• TUGAS DAN LATIHAN
1. Tentukan apakah setiap pernyataan berikut sesuai dengan teks tentang peran pemuda, lalu jawab ya atau tidak disertai kutipan persis dari teks yang menjadi penentunya: (a) Teks menyebut semangat untuk mendirikan Indonesia yang bebas dari kolonialisme dan imperialisme. (b) Teks menyatakan bahwa seluruh proses sejarah dilalui tanpa pertumpahan darah. (c) Teks mengaitkan laskar kaum tani dengan pengalaman sejarah Rusia.
2. Teruskan teks tentang peran pemuda dalam sejarah Indonesia mulai dari bagian sesudah kalimat terakhirnya.

• TEKS BACAAN
- - - - - - -
Tidak tahu, tidak sanggup, kalah. Lalu tanggung jawab ini mau diserahkan
pada siapa? Dan mengapa mereka masih disana dan tidak mundur?
Pemuda Ambil Alih
Satu hal yang
sangat terasa dalam seluruh proses sejarah yang sebagian dilalui dengan
berdarah-darah adalah semangat untuk mendirikan Indonesia yang bebas
dari segala belenggu kolonialisme dan imperialisme.
Semangat itu yang
tetap terpatri dalam jiwa pemuda-pemuda Indonesia yang selalu memaikan
peran penting dalam seluruh proses medirikan negara ini.
Mengapa pemuda?
Mengapa bukan kaum bangsawan atau klas menengah seperti Eropa, bukan
klas pekerja seperti di Rusia? atau laskar kaum tani seperti dalam
pengalaman sejarah bangkitnya China..?
- - - - - - -
(Entri pelabelan segmentasi)

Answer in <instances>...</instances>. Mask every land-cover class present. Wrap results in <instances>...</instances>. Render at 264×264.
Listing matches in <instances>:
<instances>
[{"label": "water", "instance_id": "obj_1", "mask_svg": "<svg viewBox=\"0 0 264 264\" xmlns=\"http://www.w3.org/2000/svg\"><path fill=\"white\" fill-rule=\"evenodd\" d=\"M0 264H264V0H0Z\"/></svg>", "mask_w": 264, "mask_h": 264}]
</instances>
- - - - - - -
• JAWABAN PER TUGAS
1.
(a) Ya: "semangat untuk mendirikan Indonesia yang bebas dari segala belenggu kolonialisme dan imperialisme"
(b) Tidak: "sebagian dilalui dengan berdarah-darah"
(c) Tidak: "laskar kaum tani seperti dalam pengalaman sejarah bangkitnya China"

2.
Para pemuda
Indonesia telah lahir sebagai suatu entitas sendiri sejak awalnya.
Mereka adalah tentara dalam kekeluargaan yang merupakan struktur
tertendah dalam sistem sosial masyarakat Indonesia. Keluarga inilah yang
selalu berhadapan dengan tekanan, penindasan imperialisme,
neoliberalisme dan otortarianisme. Dari keluargaan inilah lahir pemuda,
yang setia menjaga keluarga dan negaranya dari segala ancaman
penindasan.
Beban sejarah
pemuda berubah dalam setiap jamannya. Tidak berkurang namun terus
bertambah dari waktu ke waktu. Tugas mendirikan Indonesia merdeka diatas
tiga pilar utama, berdaulat secara politik, mandiri secara ekonomi dan
berkerpibadian secara kebudayaan, adalah tugas terberat saat ini. Tugas
ini tentu lebih berat dari apa yang pernah diemban oleh
angkatan-angkatan sebelumnya. Mengapa demikian? Pemuda tidak hanya
berhadapan dengan ganasnya nekolim tapi sekaligus busuknya politik
internal.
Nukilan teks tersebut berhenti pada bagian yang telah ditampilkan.